昭和22年、やっと全国的に給食が再開されると、アメリカは脱脂粉乳を無償供与した。「白米の過食は短命のもと」という新聞記事も載った。昭和25年にはアメリカ産の安い小麦を使ったおなじみコッペパンが給食に登場する。
これ以降現在に至るまで“給食=(基本的に)パン食”という図式が続いている。
※参考に学校給食の変遷写真です。
http://www.juk2.sakura.ne.jp/rekisi.html我々の世代は、何の疑問もなく学校給食はパン食と思っていたべていた。それが、「何故か?」などと考えた事もなかった。
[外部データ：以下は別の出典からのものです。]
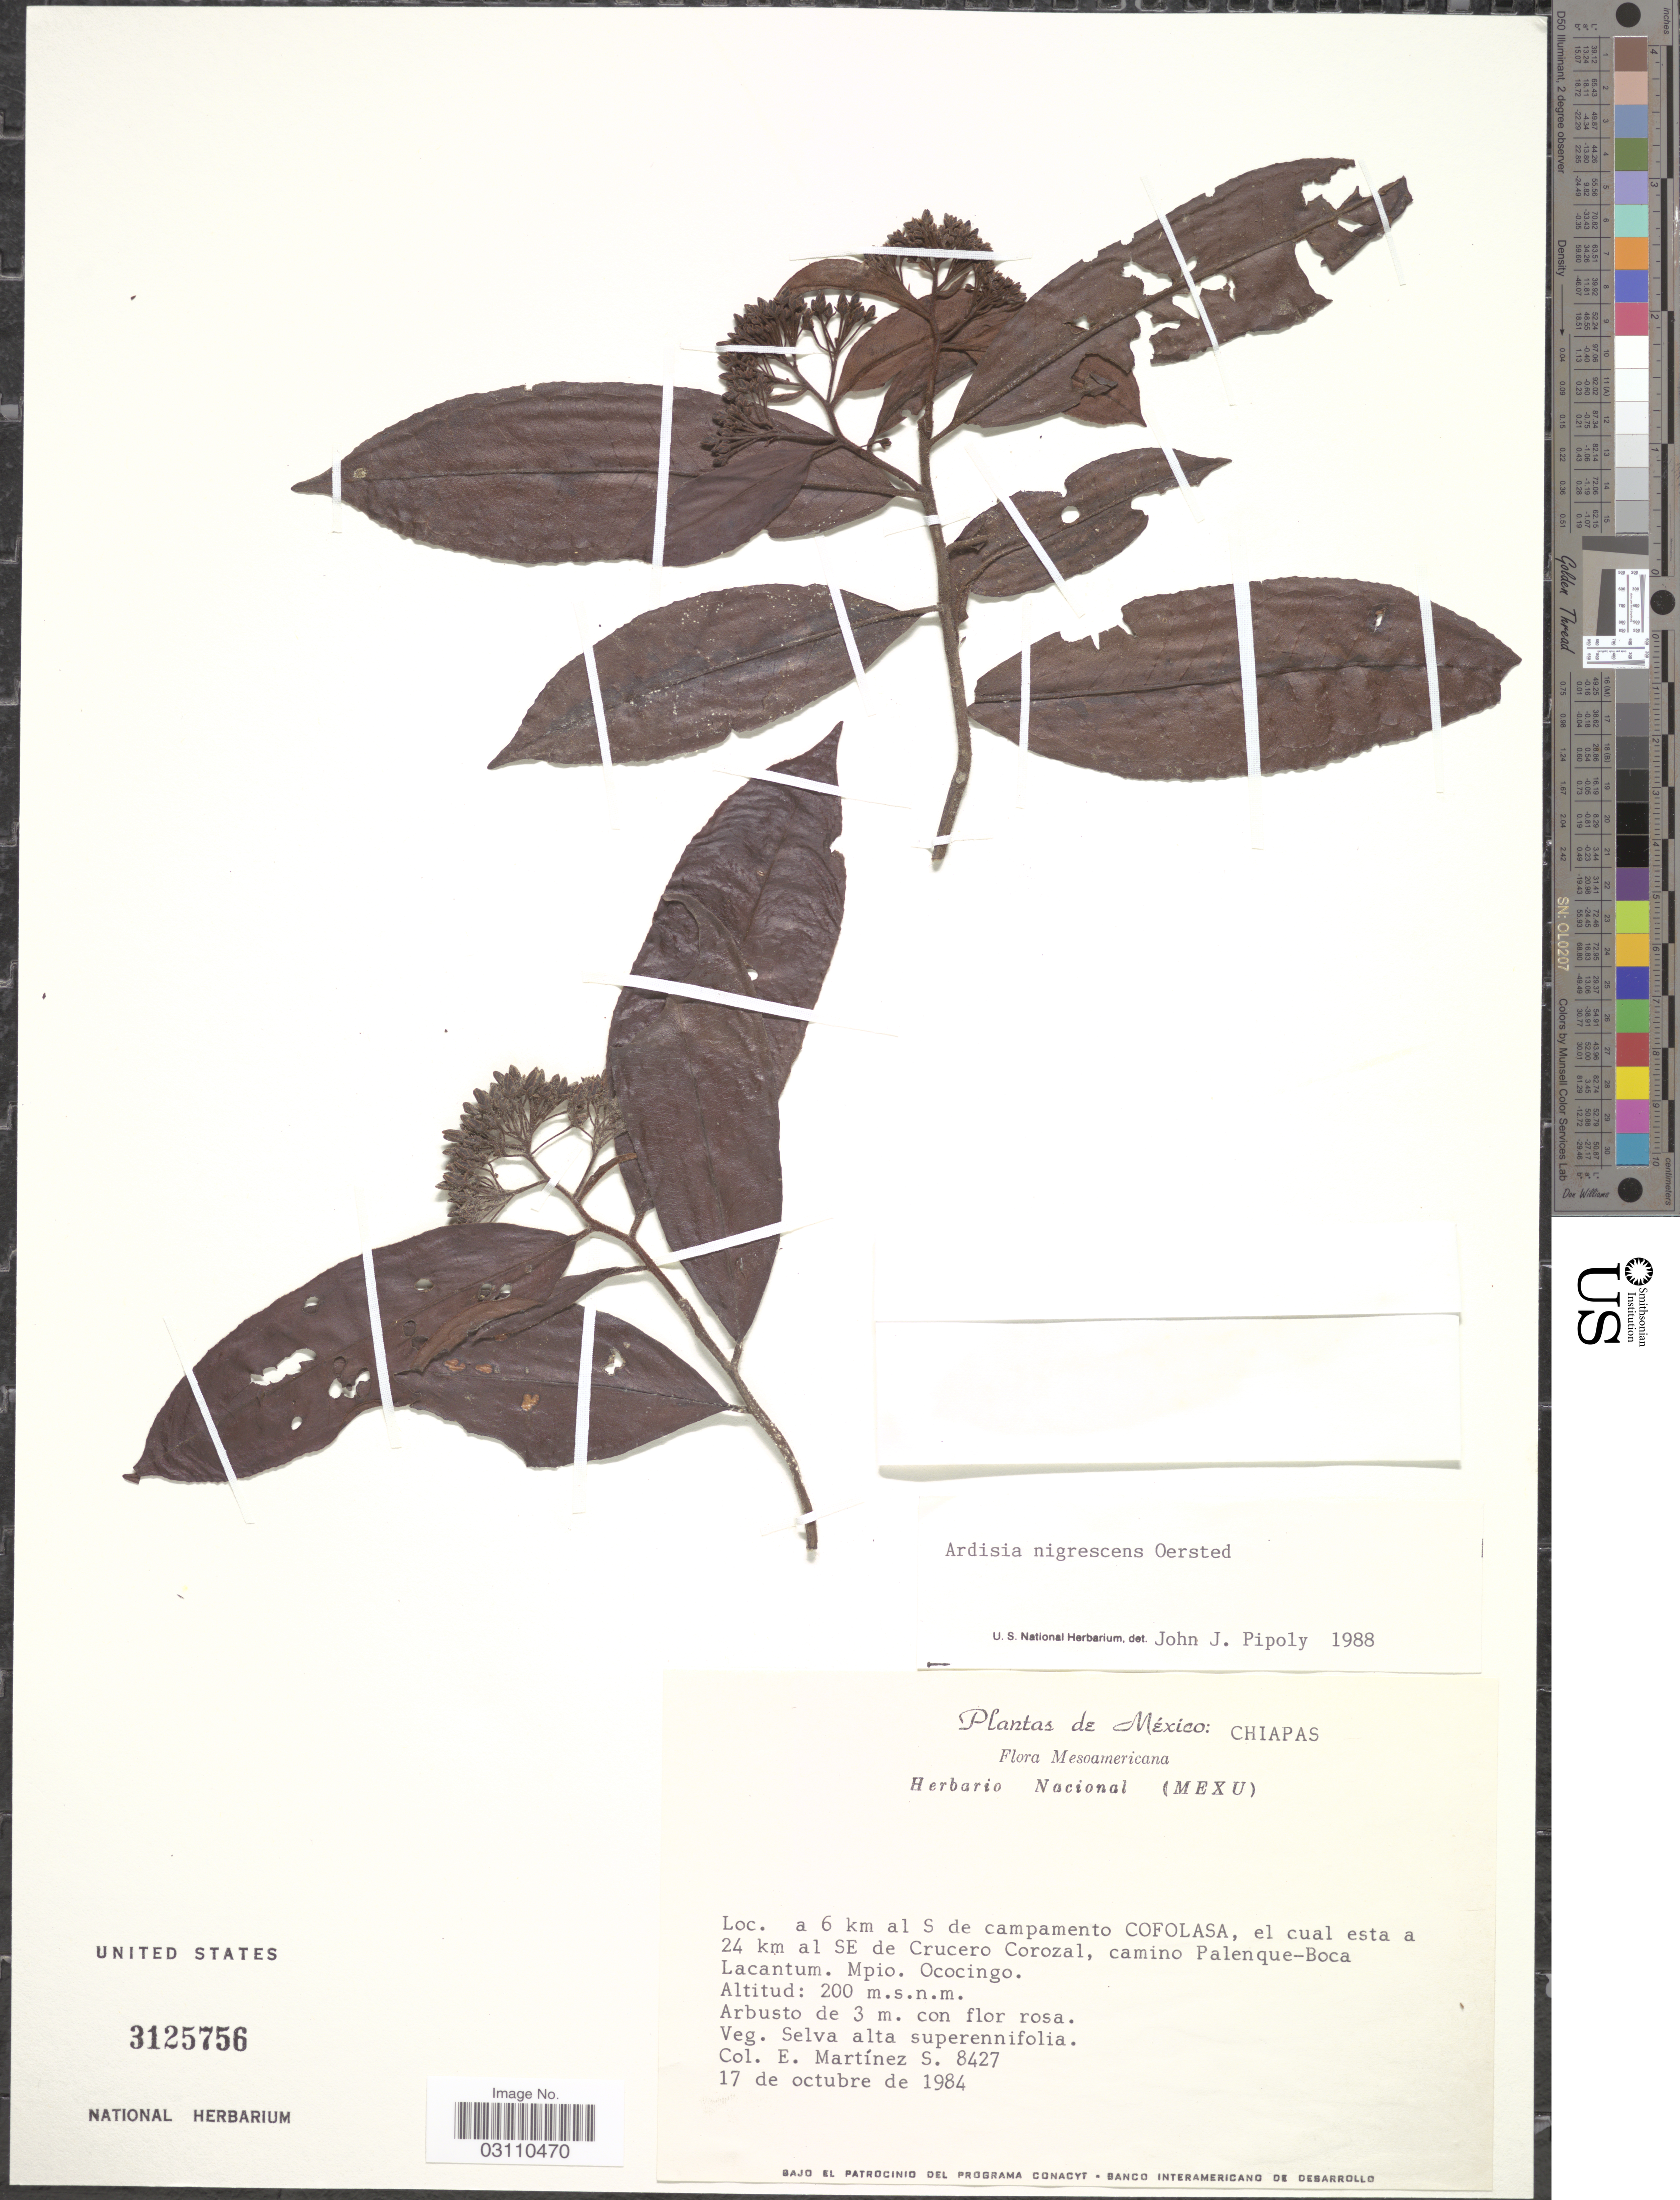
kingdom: Plantae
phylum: Tracheophyta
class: Magnoliopsida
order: Ericales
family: Primulaceae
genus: Ardisia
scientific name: Ardisia nigrescens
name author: Oerst.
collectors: E. M. Martínez S.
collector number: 8427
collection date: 1984-10-17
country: Mexico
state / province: Chiapas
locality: A 6 km al S de campamento COFOLASA, el cual esta a 24 km al SE de Crucero Corozal, camino Palenque-Boca Lacantum. Mpio. Ococingo.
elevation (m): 200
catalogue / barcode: US 3125756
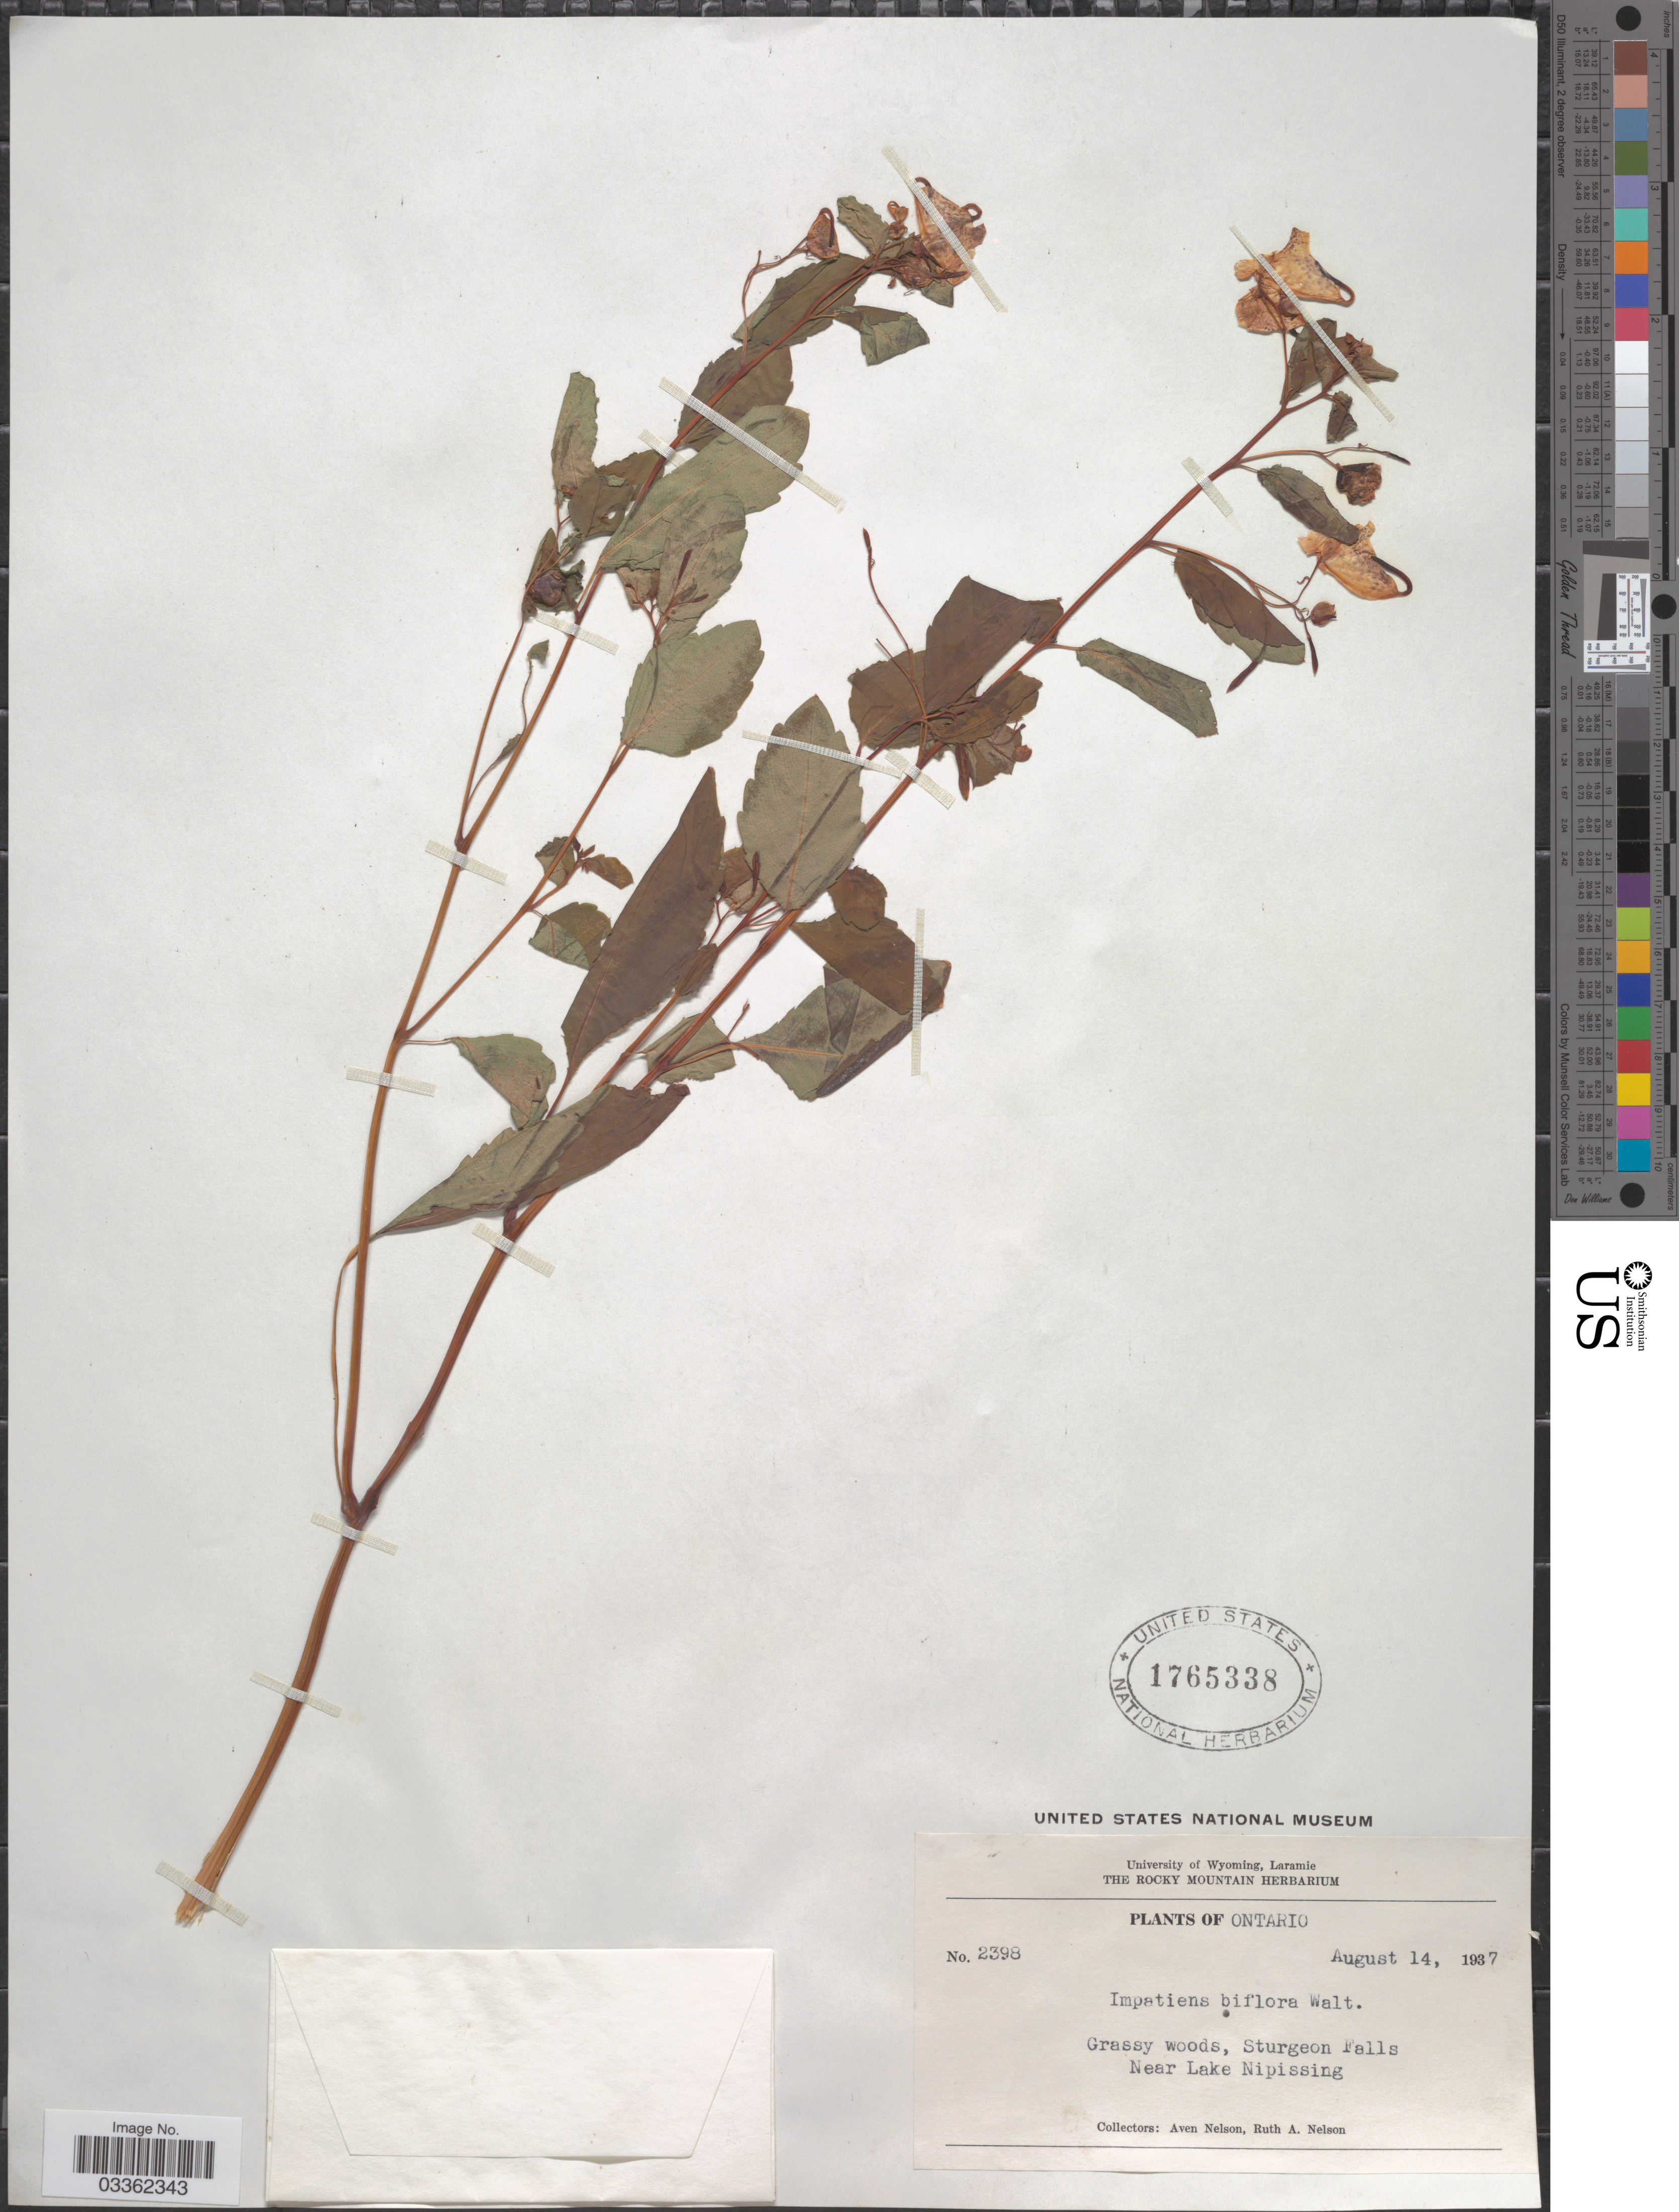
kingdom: Plantae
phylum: Tracheophyta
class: Magnoliopsida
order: Ericales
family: Balsaminaceae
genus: Impatiens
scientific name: Impatiens capensis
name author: Meerb.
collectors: A. Nelson & R. A. Nelson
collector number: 2398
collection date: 1937-08-14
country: Canada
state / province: Ontario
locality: Sturgeon Falls, Near Lake Nipissing.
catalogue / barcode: US 1765338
しかし、戦前を見ると明治22年の学校給食スタートから一貫して、米を中心とする日本食が当然であったのだ。よく考えてみると日本の給食がパン食である方が不自然ではないだろうか。
もし、占領アメリカ軍が国家政策としてアメリカの小麦を日本に売ろうと考えなければ、学校給食は米食のままだったのではないだろうか。先々に日本人の食生活がこれほどまでに「米離れ」を起す事もなかったのではなかろうか。
日本国内で減反に次ぐ減反が行われて、日本の米農業が補助金漬けになるような事態もやってこなかったかもしれない。これは、希望的仮定だろうか?
いずれにしても占領軍が「静かに上手」に行った日本人の食に対する操作は、60年後の今日大きな実を結んでいるように見える。